Tuesday, July 31, 2012


The book I am reading at the time is The Spy of The Heart (Robert Abdul Hay Darr).  It is a fascinating story of an American truth-seeker and his frequent journeys to the war-ridden Afghanistan between 1985-1990.  I feel completely drawn to the book; all the adventures, are the yearning, all the unheard-of experiences.  You can read the few first chapters on-line actually which is a blessing.

I have met the author once, in one of Baraka retreats back in March.  He speaks a pleasant Farsi with a complete Afghan accent.  He has many Persian poems memorized.  He has a calm penetrating gaze.  All in all it felt nice dining with him at the first night of the retreat and get to listen to him the next day when he gave us a talk.

Now his book has gotten me deeply thinking, calmly perplexed with what he has found in Afghanistan.  I have never been to that region.  The most Afghans I have met have been in Bay Area and uniformly they have been very attentive to us, Iranian Persians, even though there were many Afghan refugees in Iran when I was growing up.  I understand that the very dry restrictive political Islamic doctrine is being practiced over there.  And I understand that many years of war have left many in poverty and the lack of knowledge and illiteracy doesn't help with more p[en understanding of this religion either.  Now I am thinking, what are the main differences between that part of the land of Persia, the way explained in this book, and the part I grew up in.  I am immersing in the appreciation he feels for the mystical path of Islam, the tolerance, the beauty, the kindness, he has found and felt through those people.  I feel that I understand what he means; I have experienced the simplistic sincerity in the old villagers I had met in our frequent travels around Iran in my childhood; I feel grateful for being part of that great culture.

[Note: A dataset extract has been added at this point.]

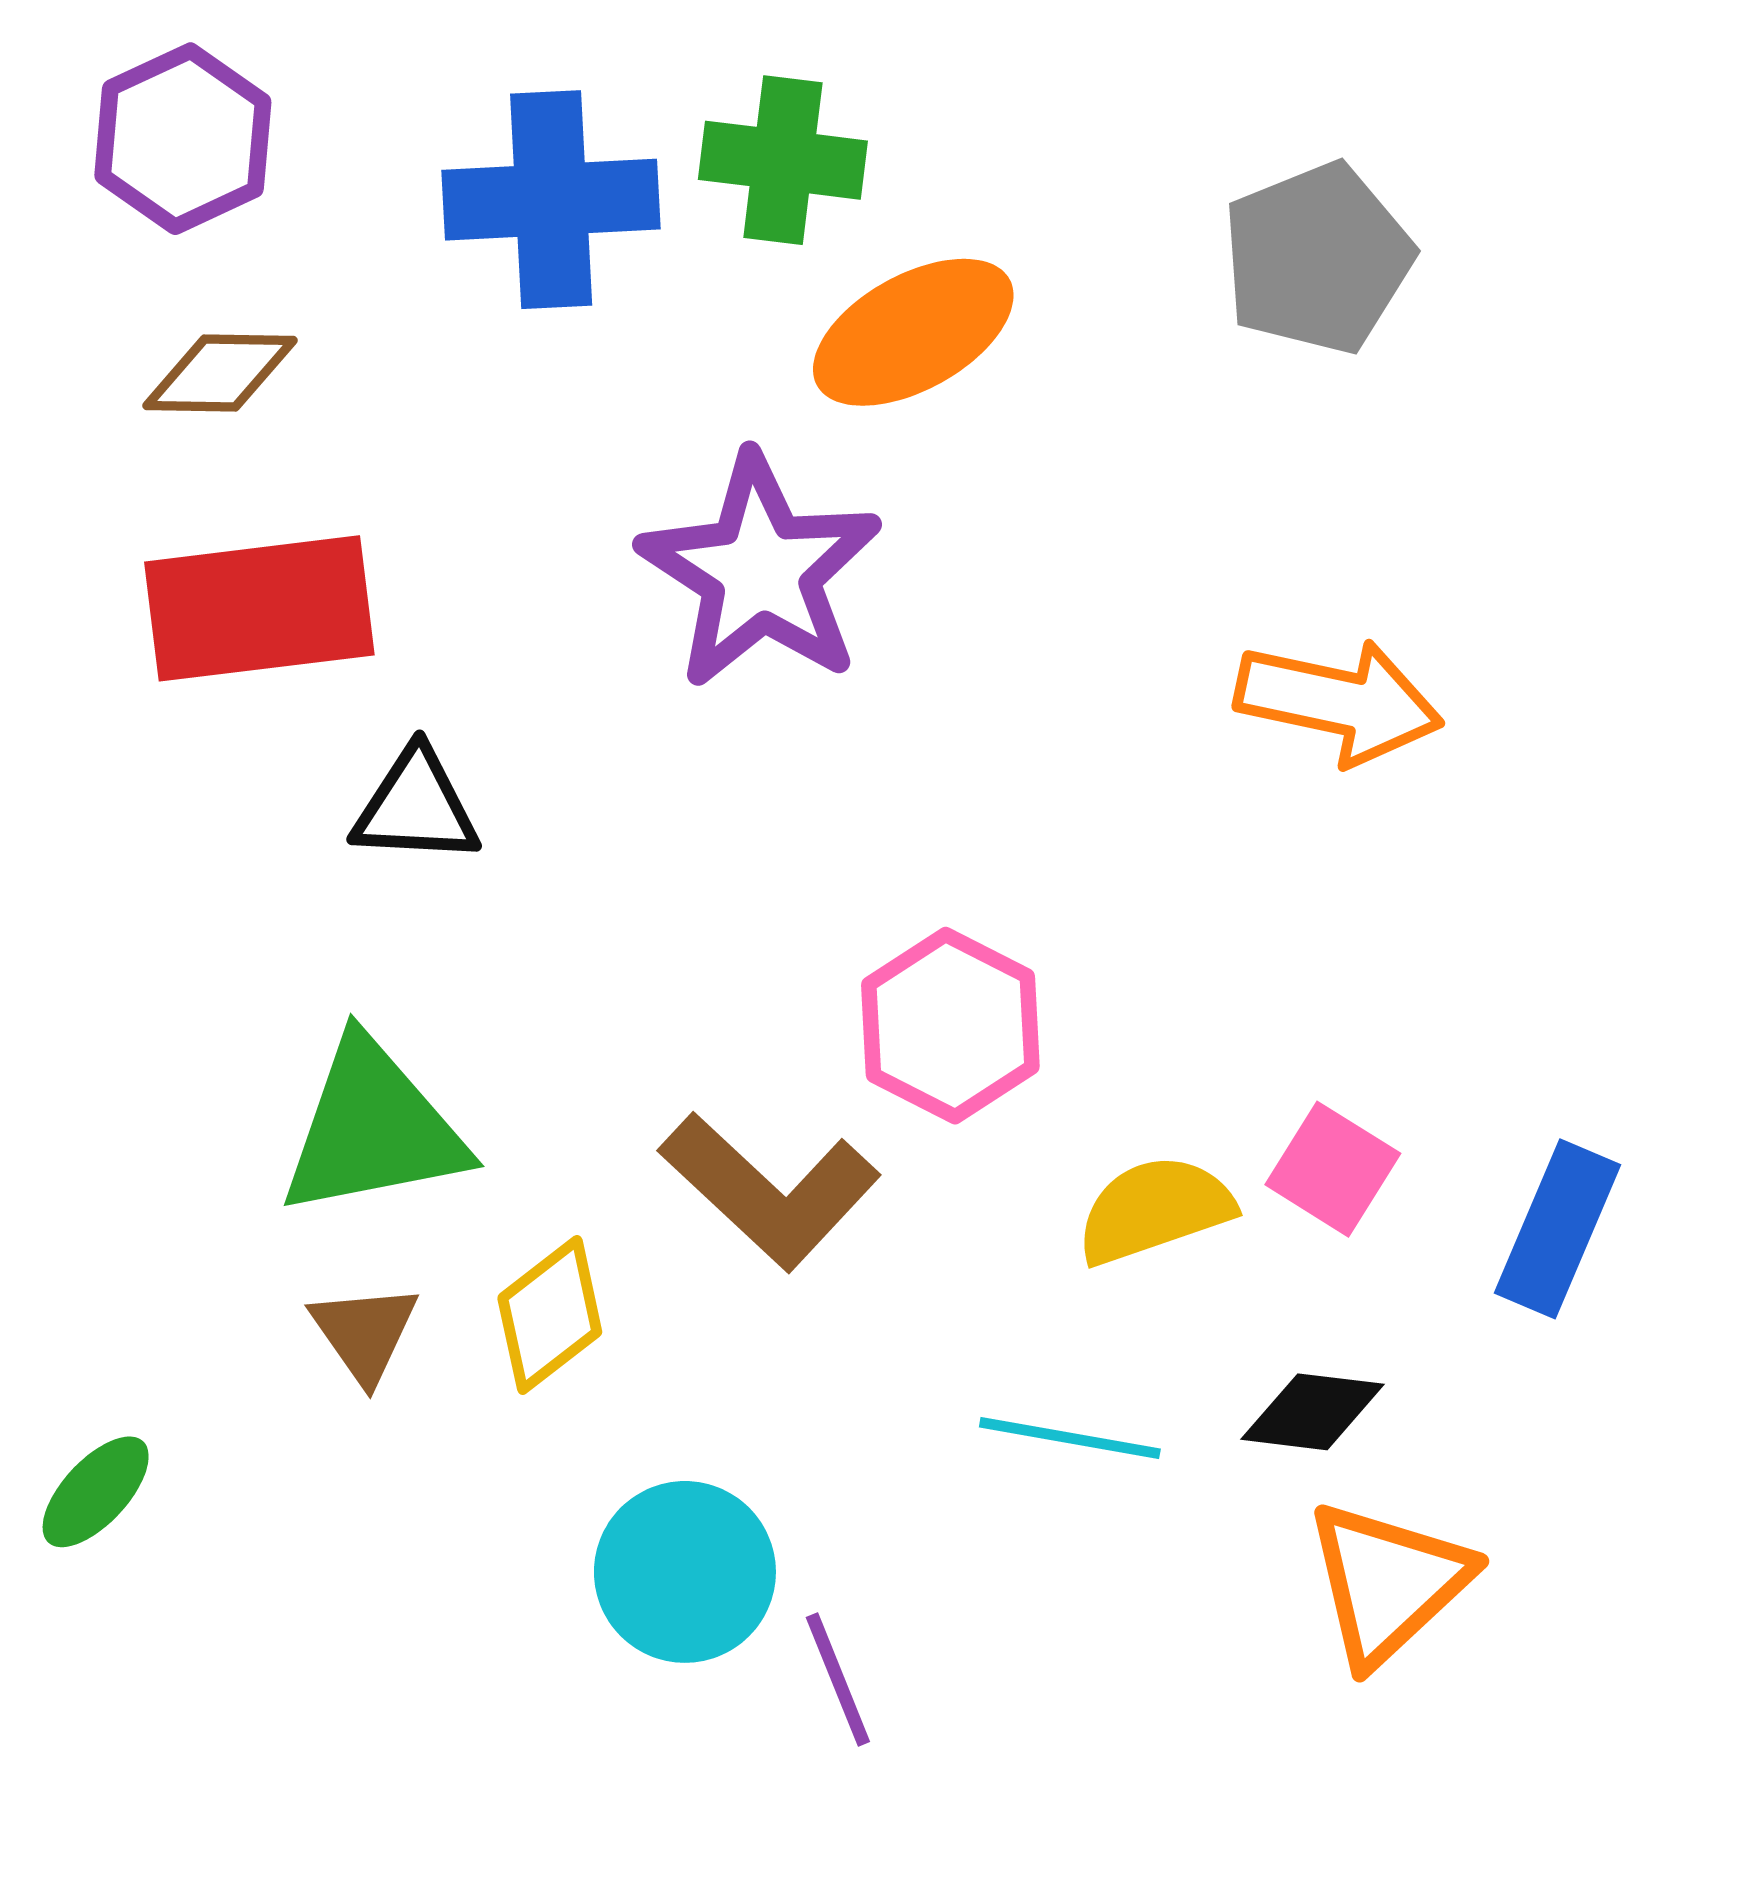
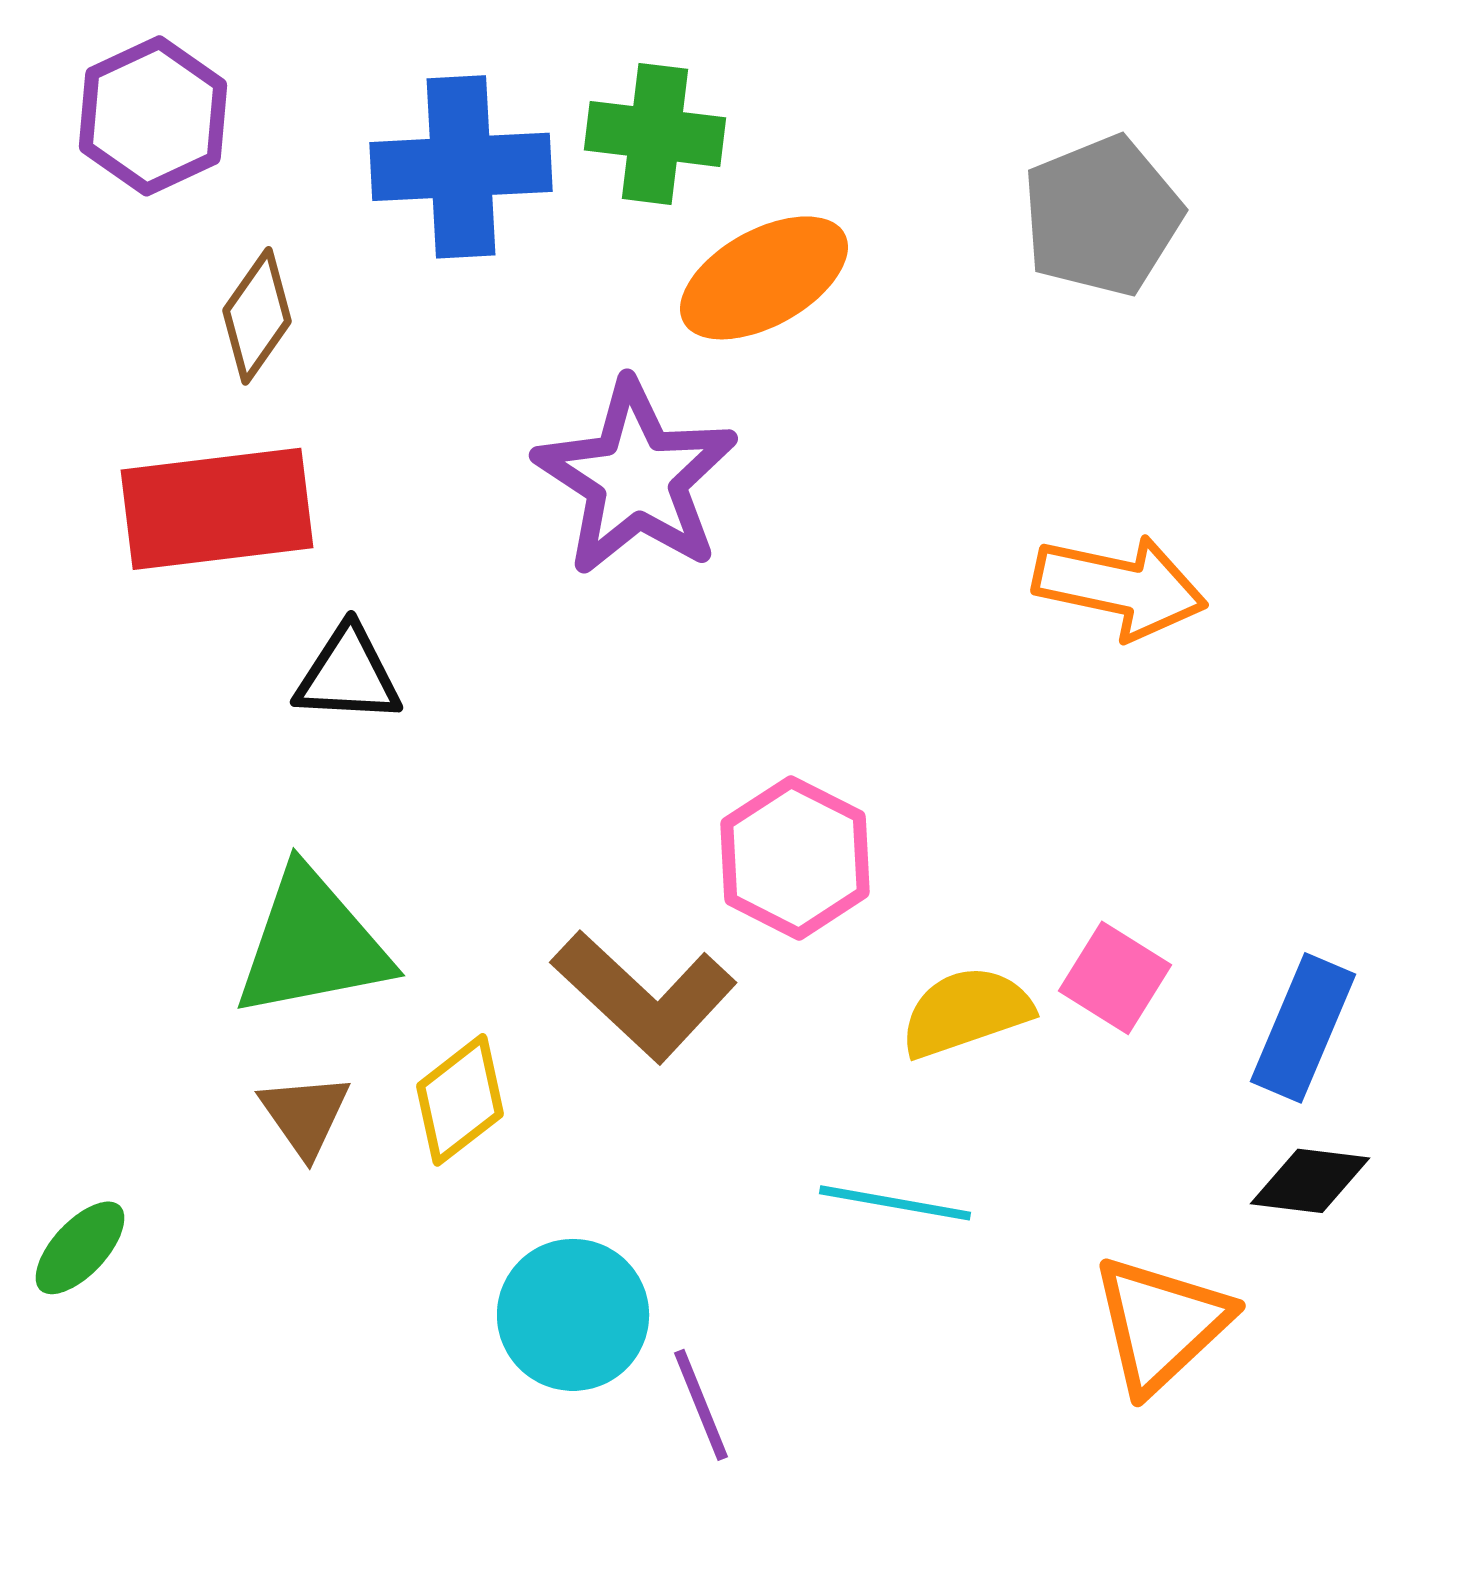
brown diamond: (220, 373) -> (257, 316), moved, turned -56
black diamond: (1313, 1412) -> (1310, 1181), moved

It is also interesting to me how the book emphasizes on Mowlana Rumi being "an Afghan".  Fact of the matter is that Mowlana was born in the region of Balkh, at the time belonged of the land of Persia.  The language he has written his poems is Persian.  He was born in the 13th century, and at that point in time there was no Afghanistan or Tajikistan as countries.   He was Persian; even though where he was born is now a province in the country of today's Tajikistan.

Truth of the matter is that Mowlana is timeless and place-less.  He belongs to all the truth-seekers of all times and from any origin.  And I am grateful for being able to read his poems in original language, now comprehending his messages is another matter which will come with God's Grace.